Hari Lahir Pancasila, menandai momen bersejarah ketika Soekarno menyampaikan pidato monumental di hadapan sidang Badan Penyelidik Usaha-Usaha Persiapan Kemerdekaan Indonesia (BPUPKI) pada tahun 1945.
Momen tersebut menjadi tonggak penting dalam perumusan Pancasila sebagai dasar negara Indonesia.
Sidang BPUPKI dan Lahirnya Gagasan Dasar Negara
BPUPKI dibentuk oleh Jepang pada 29 April 1945 untuk mempersiapkan kemerdekaan Indonesia.
Sidang pertamanya dilaksanakan pada 29 Mei hingga 1 Juni 1945 di Gedung Chuo Sangi In, kini dikenal sebagai Gedung Pancasila.
Pada hari terakhir sidang, 1 Juni 1945, Soekarno tampil berpidato tanpa teks dan menyampaikan gagasan tentang dasar negara Indonesia.
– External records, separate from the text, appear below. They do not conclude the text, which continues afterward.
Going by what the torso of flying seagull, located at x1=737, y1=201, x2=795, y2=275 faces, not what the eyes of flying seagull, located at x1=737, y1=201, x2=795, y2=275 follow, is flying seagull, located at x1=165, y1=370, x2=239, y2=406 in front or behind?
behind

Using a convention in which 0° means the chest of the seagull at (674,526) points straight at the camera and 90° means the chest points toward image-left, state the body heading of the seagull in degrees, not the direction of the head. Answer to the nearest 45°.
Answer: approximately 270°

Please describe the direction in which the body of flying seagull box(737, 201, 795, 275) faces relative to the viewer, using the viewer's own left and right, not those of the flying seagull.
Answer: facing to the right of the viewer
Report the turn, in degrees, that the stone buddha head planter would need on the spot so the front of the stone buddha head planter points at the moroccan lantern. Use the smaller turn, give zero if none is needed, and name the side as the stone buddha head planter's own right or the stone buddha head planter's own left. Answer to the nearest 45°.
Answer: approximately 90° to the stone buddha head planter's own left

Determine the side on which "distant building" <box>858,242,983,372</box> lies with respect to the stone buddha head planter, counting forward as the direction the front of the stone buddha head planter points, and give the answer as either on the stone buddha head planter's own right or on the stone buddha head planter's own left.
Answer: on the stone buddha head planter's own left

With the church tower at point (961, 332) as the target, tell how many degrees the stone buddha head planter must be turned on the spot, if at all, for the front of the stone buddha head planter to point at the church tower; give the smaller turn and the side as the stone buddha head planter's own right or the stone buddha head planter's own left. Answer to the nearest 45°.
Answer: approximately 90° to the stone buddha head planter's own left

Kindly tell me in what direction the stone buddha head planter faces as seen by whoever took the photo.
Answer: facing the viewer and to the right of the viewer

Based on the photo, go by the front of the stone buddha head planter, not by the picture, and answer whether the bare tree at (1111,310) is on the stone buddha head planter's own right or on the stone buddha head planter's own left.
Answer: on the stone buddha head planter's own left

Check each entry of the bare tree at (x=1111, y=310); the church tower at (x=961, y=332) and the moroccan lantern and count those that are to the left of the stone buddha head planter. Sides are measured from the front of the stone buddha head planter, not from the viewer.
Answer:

Dalam pidato itu, ia mengusulkan lima prinsip utama yang kemudian dikenal sebagai Pancasila, yaitu:
- Kebangsaan Indonesia
- Internasionalisme atau perikemanusiaan
- Mufakat atau demokrasi
- Kesejahteraan sosial
- Ketuhanan Yang Maha Esa
Soekarno mengatakan bahwa kelima prinsip tersebut merupakan dasar filosofis, “philosofische grondslag”, bagi Indonesia Merdeka.
“Philosofische grondslag itulah pundamen, filosofi, pikiran yang sedalam-dalamnya, jiwa… untuk di atasnya didirikan gedung Indonesia Merdeka yang kekal dan abadi,” tegas Soekarno dalam pidatonya.
Perjuangan Mencapai Konsensus Nasional
Meski pidato Soekarno menjadi fondasi awal, belum ada kesepakatan final soal dasar negara pada saat itu.
Sebuah Panitia Kecil lalu dibentuk, yang kemudian berkembang menjadi Panitia Sembilan. Hasilnya adalah Piagam Jakarta yang dirumuskan pada 22 Juni 1945.
Namun, butir pertama dalam Piagam Jakarta, yakni “Ketuhanan dengan kewajiban menjalankan syariat Islam bagi pemeluk-pemeluknya”, menimbulkan kontroversi.
Demi persatuan nasional, rumusan itu kemudian diubah menjadi “Ketuhanan Yang Maha Esa” dan disahkan dalam sidang PPKI pada 18 Agustus 1945.
Pancasila resmi dicantumkan dalam Pembukaan UUD 1945 dan ditetapkan sebagai dasar negara Indonesia.
Isi Penggalan Pidato Soekarno 1 Juni 1945
Dalam pidato sepanjang hampir dua jam, Soekarno menyampaikan urgensi kemerdekaan tanpa menunggu semua persoalan negara terselesaikan terlebih dahulu:
“Kalau benar semua hal ini harus diselesaikan lebih dulu, sampai njelimet, maka saya tidak akan mengalami Indonesia Merdeka, tuan tidak akan mengalami Indonesia merdeka, kita semuanya tidak akan mengalami Indonesia merdeka, – sampai di lobang kubur!”